## Exercise
Transcribe the data verbatim and drop its images.

## Given records
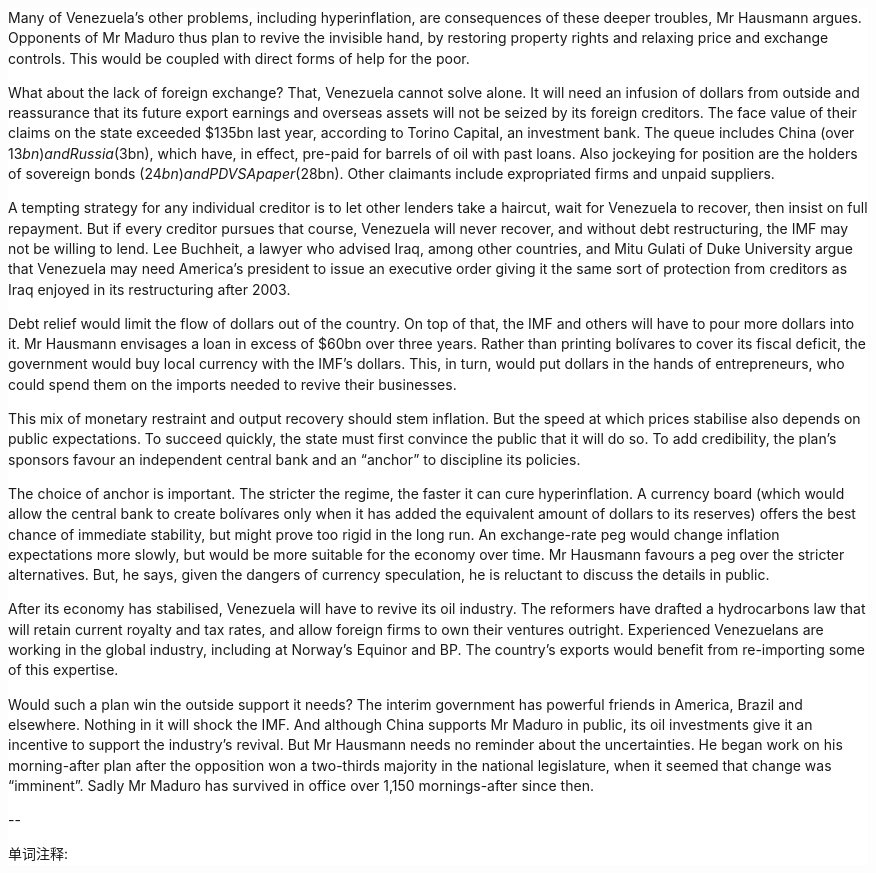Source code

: Many of Venezuela’s other problems, including hyperinflation, are consequences of these deeper troubles, Mr Hausmann argues. Opponents of Mr Maduro thus plan to revive the invisible hand, by restoring property rights and relaxing price and exchange controls. This would be coupled with direct forms of help for the poor. 

What about the lack of foreign exchange? That, Venezuela cannot solve alone. It will need an infusion of dollars from outside and reassurance that its future export earnings and overseas assets will not be seized by its foreign creditors. The face value of their claims on the state exceeded $135bn last year, according to Torino Capital, an investment bank. The queue includes China (over $13bn) and Russia ($3bn), which have, in effect, pre-paid for barrels of oil with past loans. Also jockeying for position are the holders of sovereign bonds ($24bn) and PDVSA paper ($28bn). Other claimants include expropriated firms and unpaid suppliers. 

A tempting strategy for any individual creditor is to let other lenders take a haircut, wait for Venezuela to recover, then insist on full repayment. But if every creditor pursues that course, Venezuela will never recover, and without debt restructuring, the IMF may not be willing to lend. Lee Buchheit, a lawyer who advised Iraq, among other countries, and Mitu Gulati of Duke University argue that Venezuela may need America’s president to issue an executive order giving it the same sort of protection from creditors as Iraq enjoyed in its restructuring after 2003. 

Debt relief would limit the flow of dollars out of the country. On top of that, the IMF and others will have to pour more dollars into it. Mr Hausmann envisages a loan in excess of $60bn over three years. Rather than printing bolívares to cover its fiscal deficit, the government would buy local currency with the IMF’s dollars. This, in turn, would put dollars in the hands of entrepreneurs, who could spend them on the imports needed to revive their businesses. 

This mix of monetary restraint and output recovery should stem inflation. But the speed at which prices stabilise also depends on public expectations. To succeed quickly, the state must first convince the public that it will do so. To add credibility, the plan’s sponsors favour an independent central bank and an “anchor” to discipline its policies. 

The choice of anchor is important. The stricter the regime, the faster it can cure hyperinflation. A currency board (which would allow the central bank to create bolívares only when it has added the equivalent amount of dollars to its reserves) offers the best chance of immediate stability, but might prove too rigid in the long run. An exchange-rate peg would change inflation expectations more slowly, but would be more suitable for the economy over time. Mr Hausmann favours a peg over the stricter alternatives. But, he says, given the dangers of currency speculation, he is reluctant to discuss the details in public. 

After its economy has stabilised, Venezuela will have to revive its oil industry. The reformers have drafted a hydrocarbons law that will retain current royalty and tax rates, and allow foreign firms to own their ventures outright. Experienced Venezuelans are working in the global industry, including at Norway’s Equinor and BP. The country’s exports would benefit from re-importing some of this expertise. 

Would such a plan win the outside support it needs? The interim government has powerful friends in America, Brazil and elsewhere. Nothing in it will shock the IMF. And although China supports Mr Maduro in public, its oil investments give it an incentive to support the industry’s revival. But Mr Hausmann needs no reminder about the uncertainties. He began work on his morning-after plan after the opposition won a two-thirds majority in the national legislature, when it seemed that change was “imminent”. Sadly Mr Maduro has survived in office over 1,150 mornings-after since then. 

-- 

 单词注释:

## Result of this exercise
Source code

: Many of Venezuela’s other problems, including hyperinflation, are consequences of these deeper troubles, Mr Hausmann argues. Opponents of Mr Maduro thus plan to revive the invisible hand, by restoring property rights and relaxing price and exchange controls. This would be coupled with direct forms of help for the poor. 

What about the lack of foreign exchange? That, Venezuela cannot solve alone. It will need an infusion of dollars from outside and reassurance that its future export earnings and overseas assets will not be seized by its foreign creditors. The face value of their claims on the state exceeded $135bn last year, according to Torino Capital, an investment bank. The queue includes China (over $13bn) and Russia ($3bn), which have, in effect, pre-paid for barrels of oil with past loans. Also jockeying for position are the holders of sovereign bonds ($24bn) and PDVSA paper ($28bn). Other claimants include expropriated firms and unpaid suppliers. 

A tempting strategy for any individual creditor is to let other lenders take a haircut, wait for Venezuela to recover, then insist on full repayment. But if every creditor pursues that course, Venezuela will never recover, and without debt restructuring, the IMF may not be willing to lend. Lee Buchheit, a lawyer who advised Iraq, among other countries, and Mitu Gulati of Duke University argue that Venezuela may need America’s president to issue an executive order giving it the same sort of protection from creditors as Iraq enjoyed in its restructuring after 2003. 

Debt relief would limit the flow of dollars out of the country. On top of that, the IMF and others will have to pour more dollars into it. Mr Hausmann envisages a loan in excess of $60bn over three years. Rather than printing bolívares to cover its fiscal deficit, the government would buy local currency with the IMF’s dollars. This, in turn, would put dollars in the hands of entrepreneurs, who could spend them on the imports needed to revive their businesses. 

This mix of monetary restraint and output recovery should stem inflation. But the speed at which prices stabilise also depends on public expectations. To succeed quickly, the state must first convince the public that it will do so. To add credibility, the plan’s sponsors favour an independent central bank and an “anchor” to discipline its policies. 

The choice of anchor is important. The stricter the regime, the faster it can cure hyperinflation. A currency board (which would allow the central bank to create bolívares only when it has added the equivalent amount of dollars to its reserves) offers the best chance of immediate stability, but might prove too rigid in the long run. An exchange-rate peg would change inflation expectations more slowly, but would be more suitable for the economy over time. Mr Hausmann favours a peg over the stricter alternatives. But, he says, given the dangers of currency speculation, he is reluctant to discuss the details in public. 

After its economy has stabilised, Venezuela will have to revive its oil industry. The reformers have drafted a hydrocarbons law that will retain current royalty and tax rates, and allow foreign firms to own their ventures outright. Experienced Venezuelans are working in the global industry, including at Norway’s Equinor and BP. The country’s exports would benefit from re-importing some of this expertise. 

Would such a plan win the outside support it needs? The interim government has powerful friends in America, Brazil and elsewhere. Nothing in it will shock the IMF. And although China supports Mr Maduro in public, its oil investments give it an incentive to support the industry’s revival. But Mr Hausmann needs no reminder about the uncertainties. He began work on his morning-after plan after the opposition won a two-thirds majority in the national legislature, when it seemed that change was “imminent”. Sadly Mr Maduro has survived in office over 1,150 mornings-after since then. 

-- 

 单词注释:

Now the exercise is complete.